While the above is a list of some of the Act’s key provisions that will affect employers, many other provisions will undoubtedly impact employers as the provisions of the Act become effective and the government issues regulations and other guidance.

The Patient Protection and Affordable Care Act can be found here.
The Reconciliation Act can be found here.

UK DEVELOPMENTS

Government Announces 2010/2011 Tax Proposals and Budget

The UK Government announced its proposed budget and tax proposals for the fiscal year 2010/2011 on March 24.

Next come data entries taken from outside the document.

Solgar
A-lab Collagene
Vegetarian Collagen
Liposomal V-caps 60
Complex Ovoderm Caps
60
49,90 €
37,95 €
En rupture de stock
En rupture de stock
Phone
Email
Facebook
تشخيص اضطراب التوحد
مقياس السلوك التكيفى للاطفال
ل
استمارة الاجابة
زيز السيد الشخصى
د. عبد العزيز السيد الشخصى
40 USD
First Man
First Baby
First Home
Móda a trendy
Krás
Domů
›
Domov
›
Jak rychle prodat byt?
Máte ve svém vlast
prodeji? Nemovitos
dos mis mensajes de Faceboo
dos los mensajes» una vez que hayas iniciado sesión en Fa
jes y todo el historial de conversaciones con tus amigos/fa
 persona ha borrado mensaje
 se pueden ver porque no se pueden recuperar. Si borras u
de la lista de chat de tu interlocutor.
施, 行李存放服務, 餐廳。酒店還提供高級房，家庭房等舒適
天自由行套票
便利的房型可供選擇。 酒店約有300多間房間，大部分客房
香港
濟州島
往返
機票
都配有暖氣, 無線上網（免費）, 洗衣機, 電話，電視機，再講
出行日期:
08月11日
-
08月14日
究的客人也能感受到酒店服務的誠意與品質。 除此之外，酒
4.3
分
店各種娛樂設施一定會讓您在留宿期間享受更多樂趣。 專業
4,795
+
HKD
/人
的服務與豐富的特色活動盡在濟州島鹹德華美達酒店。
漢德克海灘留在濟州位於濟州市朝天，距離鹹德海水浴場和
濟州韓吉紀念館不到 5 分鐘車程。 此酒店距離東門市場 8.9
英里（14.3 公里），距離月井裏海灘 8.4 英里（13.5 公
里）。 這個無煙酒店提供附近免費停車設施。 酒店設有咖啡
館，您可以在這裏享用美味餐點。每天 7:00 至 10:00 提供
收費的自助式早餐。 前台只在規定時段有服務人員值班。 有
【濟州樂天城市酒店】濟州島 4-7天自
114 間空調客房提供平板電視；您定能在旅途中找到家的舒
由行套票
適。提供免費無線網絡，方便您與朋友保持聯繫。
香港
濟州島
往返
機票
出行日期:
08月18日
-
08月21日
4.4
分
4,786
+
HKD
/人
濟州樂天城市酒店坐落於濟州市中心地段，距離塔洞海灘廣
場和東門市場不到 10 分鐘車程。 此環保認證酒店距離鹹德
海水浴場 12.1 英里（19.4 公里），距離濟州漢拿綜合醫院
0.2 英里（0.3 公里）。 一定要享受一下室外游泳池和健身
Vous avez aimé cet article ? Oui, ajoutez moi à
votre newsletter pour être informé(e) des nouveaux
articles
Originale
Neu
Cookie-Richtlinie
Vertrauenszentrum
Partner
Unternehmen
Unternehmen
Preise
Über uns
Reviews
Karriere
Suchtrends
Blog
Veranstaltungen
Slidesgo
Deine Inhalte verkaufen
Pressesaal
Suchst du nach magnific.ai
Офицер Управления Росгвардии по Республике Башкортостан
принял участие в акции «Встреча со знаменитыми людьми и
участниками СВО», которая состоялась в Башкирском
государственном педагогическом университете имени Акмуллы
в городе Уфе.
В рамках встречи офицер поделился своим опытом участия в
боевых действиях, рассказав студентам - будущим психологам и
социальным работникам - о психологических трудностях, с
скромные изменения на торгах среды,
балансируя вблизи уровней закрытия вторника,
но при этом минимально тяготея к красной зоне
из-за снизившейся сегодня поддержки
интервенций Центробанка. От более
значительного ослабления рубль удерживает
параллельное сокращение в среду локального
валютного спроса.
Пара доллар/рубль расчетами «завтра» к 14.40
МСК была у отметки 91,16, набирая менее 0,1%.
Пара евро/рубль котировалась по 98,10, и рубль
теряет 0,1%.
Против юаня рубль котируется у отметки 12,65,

Most of the key changes, such as the new 50% rate of personal income tax on incomes over £150,000 (approximately $225,000) a year and certain changes to limit the application of the UK’s Bank Payroll Tax had already been announced. However, the Government also announced:

  • Its intention to consider establishing a new type of UK-domiciled tax-transparent investment fund.
  • A review of the existing rules for investment trust companies.
  • Certain amendments to the offshore funds rules. These rules mean that UK investors in offshore funds are charged income tax (at 50%) rather than capital gains tax (at 18%) on a redemption of units in an offshore fund unless the fund opts into a special regime of “tax-reporting” fund. This regime was already in place. The changes are extremely technical and are designed to avoid penalizing funds of funds which invest partly in non-tax reporting funds and partly in tax-reporting funds.
  • Its intention to abolish Stamp Duty Reserve Tax (SDRT) on the acquisition of shares in UK-domiciled investment funds by other investment funds where the underlying fund is mainly invested in UK equities. Generally, SDRT is payable at the rate of 0.5% of the purchase price by the buyer of shares in any UK-domiciled fund (but not on a redemption of shares or units).
  • An increase in stamp duty (real estate transfer tax) to 5% on the purchase of any residential property for more than £1 million (approximately $1.5 million).